_WHAT YOU NEED TO DO_. In the records below, the lines from the one with "고할 때마다 ‘왜 그때 안 챙겼지’라는 후회" through the last are to be printed exactly, and nothing else.

(Items from a data source)
---------------

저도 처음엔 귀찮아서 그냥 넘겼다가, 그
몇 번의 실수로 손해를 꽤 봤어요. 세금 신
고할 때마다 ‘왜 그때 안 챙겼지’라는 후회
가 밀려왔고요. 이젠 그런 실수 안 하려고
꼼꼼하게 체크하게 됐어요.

---------------

_REPLY TO THE TASK_.
고할 때마다 ‘왜 그때 안 챙겼지’라는 후회
가 밀려왔고요. 이젠 그런 실수 안 하려고
꼼꼼하게 체크하게 됐어요.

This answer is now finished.